Consider, for example, the above church sign that I snapped on my way back from walking my dog this past weekend.

Suspending for the moment any commentary on just how some values are identified as “godly”–i.e., asking such questions as: by whom, according to what criteria, for what purposes, etc. (akin to those “destabilizing and irreverent questions” Bruce Lincoln advises, in Thesis 4, that scholars consider posing far more often than we do when we study so-called religious behaviors and texts)–and bracketing the idealist notion that sentiments called values somehow drive subsequent actions (I’m much more inclined to talk about social interests, though it can be a thorny technical term too), this church sign nicely captures that identity (in this case the particular one that we call meaning) is not an inherent quality of objects that is only later expressed or manifested in some public setting but, instead, is a subsequent attribute of generic things in the world that results from their having been situated within a prior system.

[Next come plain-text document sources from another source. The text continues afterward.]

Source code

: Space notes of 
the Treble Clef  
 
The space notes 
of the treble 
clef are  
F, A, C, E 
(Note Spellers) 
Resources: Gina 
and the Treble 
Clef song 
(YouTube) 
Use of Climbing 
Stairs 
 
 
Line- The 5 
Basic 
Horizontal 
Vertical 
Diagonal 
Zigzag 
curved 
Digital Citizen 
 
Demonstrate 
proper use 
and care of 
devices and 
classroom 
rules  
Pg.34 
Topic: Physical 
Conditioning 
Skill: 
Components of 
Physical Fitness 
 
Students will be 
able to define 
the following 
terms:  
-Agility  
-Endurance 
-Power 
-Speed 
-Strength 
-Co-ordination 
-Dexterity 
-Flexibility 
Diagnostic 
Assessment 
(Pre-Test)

“Godly values give meaning to our actions.”

Of course, should we opt to complicate some of the sign’s message, e.g., reading “Godly” in a Durkheimian fashion and thus seeing those prior environments as historical and social through and through (much like a prior grammatical structure that we’ve each interiorized and which makes patterns of light and dark on computer screens or on that sign appear to us as language), then the meaning that results from an item’s relationship to other elements within any medium can now be understood as an entirely public and thus social and always political effect rather than an apolitical, inherent trait already lurking somewhere within the world. Historicizing that signifier “Godly” therefore allows us to see the deferral of meaning‘s source as being rather more complex than the sign might at first suggest.

Since signifiers that are said to be meaningful are all around us, our alternate approach to studying identification should be rather easy to apply in countless seemingly routine situations–such as a church sign, up the street, that unwittingly gives new relevance to Marshall McLuhan’s oft-quoted line that the medium is the message.